If even preliminary evidence existed in 1951 that cheap dewormers could disrupt tumor metabolism, why weren’t follow-up studies funded aggressively by the NIH or private sector? Instead, cancer remains a leading killer, with treatment costs bankrupting families while pharmaceutical giants rake in trillions from symptom management rather than eradication.
The document’s revival coincides with growing interest in off-label uses of antiparasitics like ivermectin and fenbendazole, which anecdotal reports and some studies suggest may inhibit cancer growth—echoing the 1951 findings. Big Pharma has historically fought repurposed drugs that threaten blockbuster revenues, lobbying to keep such options sidelined or discredited.
This CIA file exposes how Cold War secrecy may have inadvertently—or deliberately—delayed medical progress that could have saved millions of lives.
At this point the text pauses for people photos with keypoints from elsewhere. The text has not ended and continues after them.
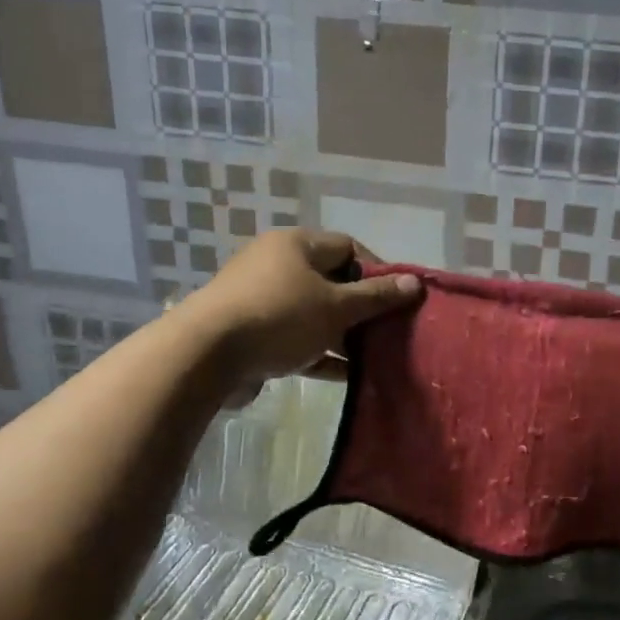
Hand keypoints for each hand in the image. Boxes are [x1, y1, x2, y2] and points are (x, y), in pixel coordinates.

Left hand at [181, 229, 420, 393]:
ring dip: (341, 334)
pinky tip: (344, 375)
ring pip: (313, 312)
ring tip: (371, 356)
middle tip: (386, 331)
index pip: (348, 247)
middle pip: (331, 281)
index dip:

Patriots demand accountability: Was this classification routine intel handling, or something more sinister to shield vested interests? The original Soviet paper was public in 1950; the CIA merely translated it for internal use, yet buried the summary until FOIA release over 60 years later.
Conservatives see this as emblematic of deep-state arrogance—deciding what the public “needs to know” about their own health. Modern oncology dismisses parasite-cancer links in most cases, but the metabolic overlaps noted in 1951 align with emerging research on tumor microenvironments and energy pathways.

Drugs like mebendazole, a common dewormer, have patents now exploring anticancer potential, as seen in a 2021 Johns Hopkins filing—validating the old Soviet hunch.
Why did it take seven decades for these ideas to gain traction? The answer may lie in who profits from perpetual treatment versus actual cures. This story underscores a core conservative principle: trust in free markets and individual liberty over centralized control that stifles innovation and choice. Americans deserve transparency from agencies like the CIA, especially when lives hang in the balance.
The resurgence of this document in March 2026 reminds us that truth often emerges despite efforts to conceal it. Conservative commentators hail it as vindication for those questioning official narratives on health, science, and government motives. If a simple biochemical insight from 1950 could have redirected cancer research toward affordable solutions, the human cost of inaction is staggering.